General characteristics
- Class & type: Valerian Kuybyshev-class river cruise ship
- Tonnage: 6,308 GT; 550 DWT;
- Displacement: 3,950 t
- Length: 135.75 m (445.4 ft)
- Beam: 16.8 m (55 ft)
- Draught: 2.9 m (9.5 ft)
- Decks: 5 (4 passenger accessible)
- Installed power: 3 x 6ЧРН36/45 (ЭГ70-5)2,208 kilowatts (2,961 hp)
- Propulsion: 3 propellers
- Speed: 26 km/h (16 mph; 14 kn)
- Capacity: 343 passengers
- Crew: 81

= Valerian Kuybyshev (ship) =

Valerian Kuybyshev-class river cruise ship

The Valerian Kuybyshev (Валериан Куйбышев) was a Valerian Kuybyshev-class (92-016, OL400) Soviet/Russian river cruise ship, cruising in the Volga – Neva basin. The ship was built by Slovenské Lodenice at their shipyard in Komárno, Czechoslovakia and entered service in 1976. She was named after prominent Soviet politician Valerian Kuybyshev. At 3,950 tonnes, Valerian Kuybyshev was one of the world's biggest river cruise ships.
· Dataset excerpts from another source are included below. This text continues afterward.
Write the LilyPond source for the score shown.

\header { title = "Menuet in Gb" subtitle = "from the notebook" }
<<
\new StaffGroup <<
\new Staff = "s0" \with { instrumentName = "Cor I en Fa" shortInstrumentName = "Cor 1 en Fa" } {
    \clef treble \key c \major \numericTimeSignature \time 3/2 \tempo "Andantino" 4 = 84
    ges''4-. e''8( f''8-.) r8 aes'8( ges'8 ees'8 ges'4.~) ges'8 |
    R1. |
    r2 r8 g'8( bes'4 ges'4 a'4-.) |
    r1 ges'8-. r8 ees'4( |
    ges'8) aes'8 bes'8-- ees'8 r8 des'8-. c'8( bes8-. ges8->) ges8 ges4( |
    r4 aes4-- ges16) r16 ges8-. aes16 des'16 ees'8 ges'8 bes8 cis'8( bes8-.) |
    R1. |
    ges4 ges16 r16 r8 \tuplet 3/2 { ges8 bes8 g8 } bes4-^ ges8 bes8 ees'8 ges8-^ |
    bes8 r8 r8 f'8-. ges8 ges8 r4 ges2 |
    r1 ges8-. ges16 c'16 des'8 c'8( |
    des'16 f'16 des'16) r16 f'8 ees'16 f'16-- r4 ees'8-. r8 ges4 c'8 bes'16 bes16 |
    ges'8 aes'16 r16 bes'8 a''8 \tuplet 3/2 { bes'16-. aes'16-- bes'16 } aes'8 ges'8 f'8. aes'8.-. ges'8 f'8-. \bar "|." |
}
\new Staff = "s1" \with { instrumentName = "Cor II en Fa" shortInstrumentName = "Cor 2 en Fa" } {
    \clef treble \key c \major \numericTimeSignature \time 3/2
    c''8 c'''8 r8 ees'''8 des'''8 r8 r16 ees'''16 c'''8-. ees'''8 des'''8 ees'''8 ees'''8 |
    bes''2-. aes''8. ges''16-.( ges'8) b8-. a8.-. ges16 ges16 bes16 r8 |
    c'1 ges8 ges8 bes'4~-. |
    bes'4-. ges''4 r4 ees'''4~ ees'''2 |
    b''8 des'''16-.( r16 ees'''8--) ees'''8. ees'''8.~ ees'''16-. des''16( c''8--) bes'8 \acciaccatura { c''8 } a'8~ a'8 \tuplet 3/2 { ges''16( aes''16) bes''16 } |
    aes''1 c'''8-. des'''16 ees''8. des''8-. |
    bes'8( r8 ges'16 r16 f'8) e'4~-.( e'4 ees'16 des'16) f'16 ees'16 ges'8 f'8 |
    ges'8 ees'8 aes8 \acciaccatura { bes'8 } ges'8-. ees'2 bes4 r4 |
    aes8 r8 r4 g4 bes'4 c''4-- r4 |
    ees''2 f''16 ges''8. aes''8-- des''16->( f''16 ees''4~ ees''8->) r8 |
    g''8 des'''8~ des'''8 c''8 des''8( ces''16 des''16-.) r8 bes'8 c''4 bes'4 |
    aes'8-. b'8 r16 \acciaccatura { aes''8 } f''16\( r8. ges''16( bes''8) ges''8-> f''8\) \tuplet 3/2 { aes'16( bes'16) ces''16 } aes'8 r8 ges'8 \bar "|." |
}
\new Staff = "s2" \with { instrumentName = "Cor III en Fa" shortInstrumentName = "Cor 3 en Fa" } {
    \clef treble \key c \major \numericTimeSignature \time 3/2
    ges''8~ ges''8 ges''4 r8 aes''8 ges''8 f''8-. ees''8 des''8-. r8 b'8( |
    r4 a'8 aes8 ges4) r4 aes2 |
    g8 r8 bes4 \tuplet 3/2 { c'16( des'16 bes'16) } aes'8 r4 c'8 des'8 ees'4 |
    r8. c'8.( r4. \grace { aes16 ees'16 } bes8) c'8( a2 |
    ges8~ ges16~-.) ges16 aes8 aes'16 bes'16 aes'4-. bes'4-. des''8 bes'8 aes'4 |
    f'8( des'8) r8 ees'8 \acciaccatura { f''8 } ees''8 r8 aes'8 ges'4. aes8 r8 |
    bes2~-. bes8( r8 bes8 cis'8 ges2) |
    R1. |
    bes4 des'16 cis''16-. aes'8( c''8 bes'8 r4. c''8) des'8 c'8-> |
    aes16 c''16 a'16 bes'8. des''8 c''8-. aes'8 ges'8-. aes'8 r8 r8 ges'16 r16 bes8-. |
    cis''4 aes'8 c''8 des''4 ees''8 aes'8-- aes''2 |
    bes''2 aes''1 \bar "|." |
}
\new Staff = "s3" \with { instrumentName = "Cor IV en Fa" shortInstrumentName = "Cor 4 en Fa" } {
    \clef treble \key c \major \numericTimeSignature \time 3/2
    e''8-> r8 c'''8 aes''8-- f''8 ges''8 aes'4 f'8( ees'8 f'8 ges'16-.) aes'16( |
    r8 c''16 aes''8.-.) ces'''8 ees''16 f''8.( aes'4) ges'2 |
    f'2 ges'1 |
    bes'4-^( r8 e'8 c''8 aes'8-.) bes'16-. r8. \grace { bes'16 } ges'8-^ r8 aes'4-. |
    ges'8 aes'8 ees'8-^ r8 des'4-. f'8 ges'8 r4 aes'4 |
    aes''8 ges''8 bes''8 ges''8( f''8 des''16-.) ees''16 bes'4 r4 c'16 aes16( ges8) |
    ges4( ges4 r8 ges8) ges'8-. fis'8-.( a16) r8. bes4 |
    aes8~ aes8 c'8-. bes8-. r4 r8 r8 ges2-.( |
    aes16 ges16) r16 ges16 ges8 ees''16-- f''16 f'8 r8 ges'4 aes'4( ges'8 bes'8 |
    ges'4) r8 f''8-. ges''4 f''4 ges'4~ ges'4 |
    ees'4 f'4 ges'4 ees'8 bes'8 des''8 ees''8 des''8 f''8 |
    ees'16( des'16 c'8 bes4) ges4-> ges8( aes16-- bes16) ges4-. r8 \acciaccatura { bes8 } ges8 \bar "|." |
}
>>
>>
Her sister ships are Feliks Dzerzhinskiy, Mikhail Frunze, Fyodor Shalyapin, Sergey Kuchkin, Mstislav Rostropovich, Aleksandr Suvorov, Semyon Budyonnyy and Georgiy Zhukov. Valerian Kuybyshev was operated by Vodohod, the biggest Russian river cruise line.

She sailed under Russian flag, and her last home port was Nizhny Novgorod.

==Features==
The ship had two restaurants, two bars, solarium, sauna and a resting area.